Daniels became interested in coaching and mentoring after he received some life coaching from a pastor in 2014. He was looking for ways to better steward his life when his overwhelming schedule led to an anxiety attack.
“I got clearer and developed a greater conviction around things I could do versus what others can do,” he says. “I became happier, healthier, and more productive at the things in my life that actually matter.”
Inspired to do the same for others, Daniels received training in coaching. He began using those skills as a pastor before expanding entrepreneurially with his own coaching groups, and has since trained and certified 130 coaches.
Through his coaching work, Daniels came to understand the important role of emotional intelligence — a set of emotional and social skills that determines how we see ourselves, perceive others, and manage relationships. Emotional intelligence is closely linked to theology, he says, which is evident in the curricula that he and his coaches create around emotional health and wellness.
“When we address emotional health, we attend to a person’s soul,” he says. “There cannot be the transformation of themselves without the transformation of the soul. I can’t help people change until I help them see this.”
Daniels is also a published author. His most recent book, Relational Intelligence: The People Skills You Need for the Life of Purpose You Want, is based on his series of sermons on the ways Jesus managed relationships with his disciples.
“I noticed that many people’s problems are tied to relationship management,” he says. “It affects everything.” The book offers guidance on how to assess, define, and align platonic relationships, and activate them to unlock your greatest potential.
The years spent at Princeton Seminary were highly consequential for Daniels in his formation as a person and his preparation for ministry, helping him to be a more thorough thinker and more gracious when engaging with different points of view.

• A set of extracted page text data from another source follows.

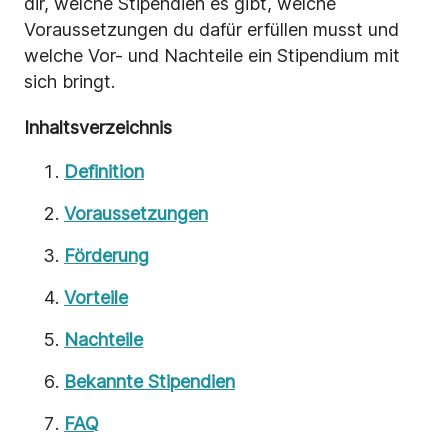
dir, welche Stipendien es gibt, welche
Voraussetzungen du dafür erfüllen musst und
welche Vor- und Nachteile ein Stipendium mit
sich bringt.
Inhaltsverzeichnis
Definition
Voraussetzungen
Förderung
Vorteile
Nachteile
Bekannte Stipendien
FAQ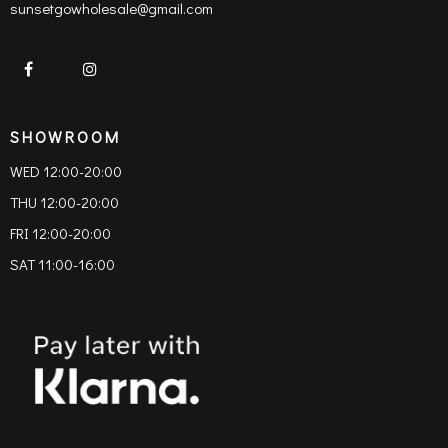
sunsetgowholesale@gmail.com
SHOWROOM
WED 12:00-20:00
THU 12:00-20:00
FRI 12:00-20:00
SAT 11:00-16:00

“It gave me some skills I needed to think critically about what we were actually doing as a church,” he says. Princeton Seminary also exposed him to a diversity of well-articulated views that “prepared me for doing ministry in an era where the culture is becoming much more pluralistic and we’re seeing different ways within the Christian faith.”
His advice for future Princeton Seminary alumni? “Lean in, absorb, and wrestle with what you learn in class because, in ways you can’t predict, it will give you the thinking and presentation skills you’ll need to serve a changing church. These are the skills God is using to prep you for what you don’t know how to prepare for.”
Daniels will be honored at Reunion 2022 as this year’s AAEC Service Award recipient on May 24.